## Instruction
The response should be the records below, repeated exactly, with each picture left out.

****

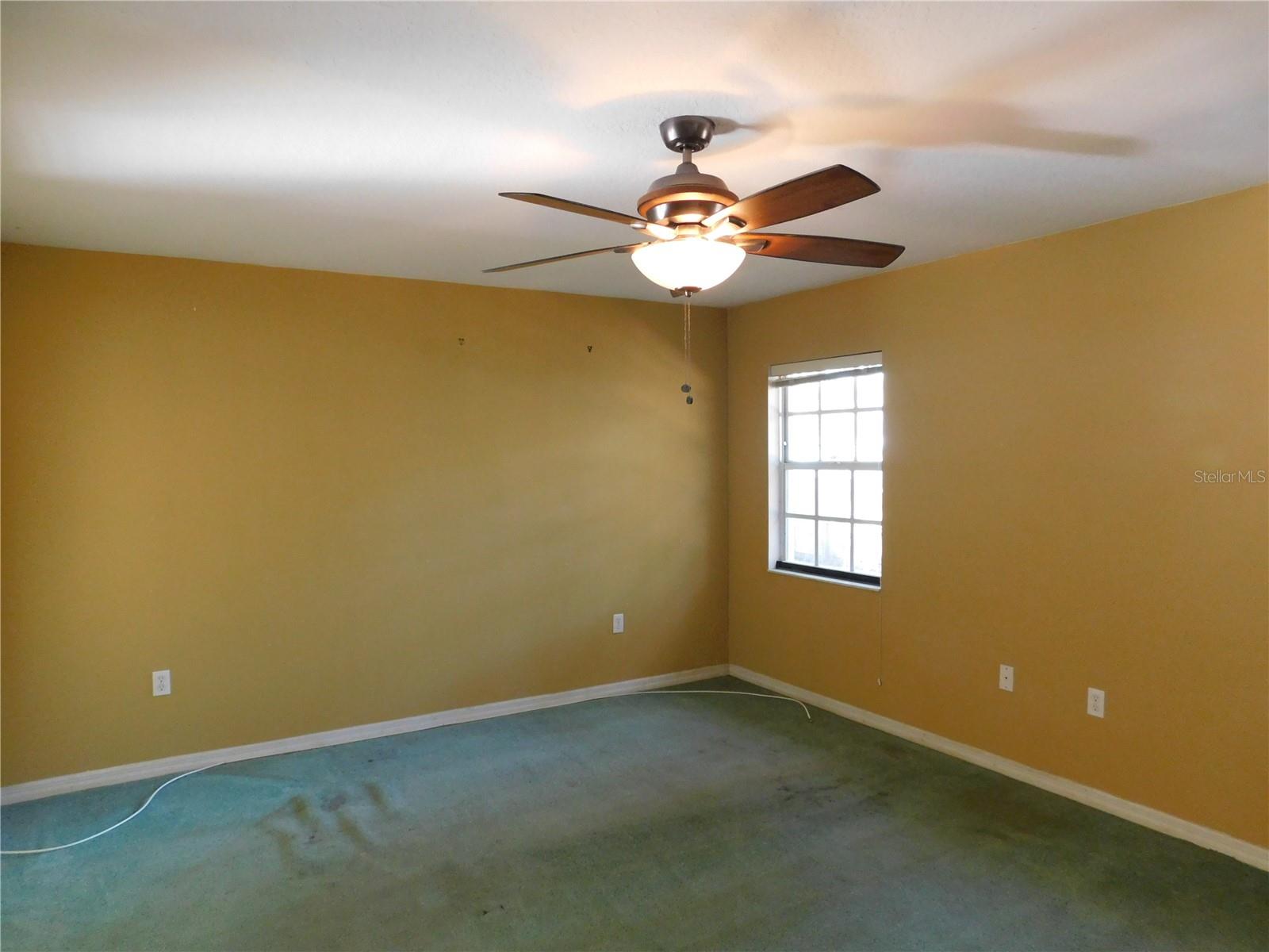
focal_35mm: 23
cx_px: 634
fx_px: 843
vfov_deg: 58.9
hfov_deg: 73.9
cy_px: 476
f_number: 3
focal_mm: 4
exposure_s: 1/25
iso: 400
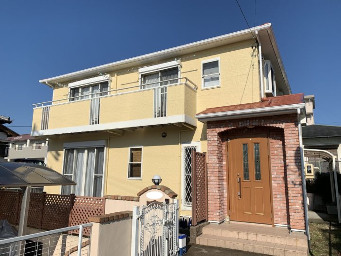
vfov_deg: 53.1
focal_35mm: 26
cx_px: 170
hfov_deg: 67.3
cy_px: 128
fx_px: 256
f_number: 1.8
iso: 25
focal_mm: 4.25
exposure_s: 1/5405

****

## Result of the exercise
focal_35mm: 23
cx_px: 634
fx_px: 843
vfov_deg: 58.9
hfov_deg: 73.9
cy_px: 476
f_number: 3
focal_mm: 4
exposure_s: 1/25
iso: 400
vfov_deg: 53.1
focal_35mm: 26
cx_px: 170
hfov_deg: 67.3
cy_px: 128
fx_px: 256
f_number: 1.8
iso: 25
focal_mm: 4.25
exposure_s: 1/5405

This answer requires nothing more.